Assim, a busca do equilíbrio estável é o único objetivo factível a longo prazo. Ocorre que, também neste caso, nenhum governo tem o poder unilateral de assegurar a realização desta meta num mundo de ampla liberdade no movimento de capitais. Em outras palavras, a estabilidade dos preços domésticos é uma condição necessária, mas não suficiente para garantir a estabilidade da taxa de câmbio. É por esse motivo que os esforços de integração econômica tornaram-se cruciais no passado recente.
Com base nos conceitos acima referidos, e após confrontar as evidências empíricas sobre o desempenho da Europa e da América Latina nos anos 80, minha avaliação sobre os prazos do Tratado de Assunção foi a de que, à primeira vista, os governos do Cone Sul estariam ávidos por auferir os benefícios da soberania compartida.
Entretanto, um exame superficial do contexto em que as decisões foram tomadas não confirmava a impressão inicial. Dados os distintos formatos dos aparatos governamentais desses países e a intensidade dos desequilíbrios macroeconômicos no Brasil e na Argentina na época, seria impraticável cumprir, em quatro anos, a tarefa de harmonizar completamente as políticas econômicas, conforme pretendido. Na Europa, sem crises de inflação e dívida externa, esse processo levou mais de três décadas. A fim de evitar que o Mercosul se tornasse mais um exemplo da longa lista de fracassos latino-americanos, sugeri a redução transitória de seu escopo para um Tratado de Livre Comércio e o estabelecimento de prazos mais sensatos para a formação do mercado comum.

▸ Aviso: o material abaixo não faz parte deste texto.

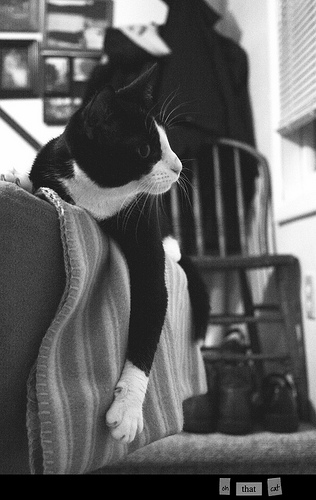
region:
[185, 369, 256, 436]
A pair of new work boots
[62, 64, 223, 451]
A cat pondering the meaning of life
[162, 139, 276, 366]
an old wooden chair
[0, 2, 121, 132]
Picture frames of family members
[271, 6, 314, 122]
White blinds across the window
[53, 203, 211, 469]
A wool pin-stripe blanket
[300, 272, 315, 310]
A wall socket outlet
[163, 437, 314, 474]
The brown shaded carpet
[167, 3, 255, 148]
A coat on a coat hanger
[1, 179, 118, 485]
The armrest of a couch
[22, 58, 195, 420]
a cat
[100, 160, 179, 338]
a cat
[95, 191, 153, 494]
a cat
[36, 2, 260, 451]
black and white photograph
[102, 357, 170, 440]
black cat with white paws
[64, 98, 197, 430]
black and white cat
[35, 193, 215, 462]
cat sitting on striped blanket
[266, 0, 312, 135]
mini blind covering windows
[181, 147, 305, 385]
brown wooden chair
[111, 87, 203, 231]
white whiskers on ca's face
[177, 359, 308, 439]
black shoes lined up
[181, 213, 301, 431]
shoes under chair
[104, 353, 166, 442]
cat's white paw with nails out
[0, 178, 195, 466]
backplate of a couch where cat is lying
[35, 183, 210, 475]
bath towell with lines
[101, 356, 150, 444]
black part of a leg of a cat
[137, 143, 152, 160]
big black and yellow right eye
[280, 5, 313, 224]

O professor Mário Henrique Simonsen costuma dizer que a economia é a arte de explicar porque nossas previsões passadas estavam erradas. No meu caso, as observações feitas em 1991 continuam válidas para explicar as dificuldades atuais do Mercosul, cujas fontes são evidentes: a fragilidade da situação cambial na Argentina e no Brasil e o retrocesso da política comercial brasileira.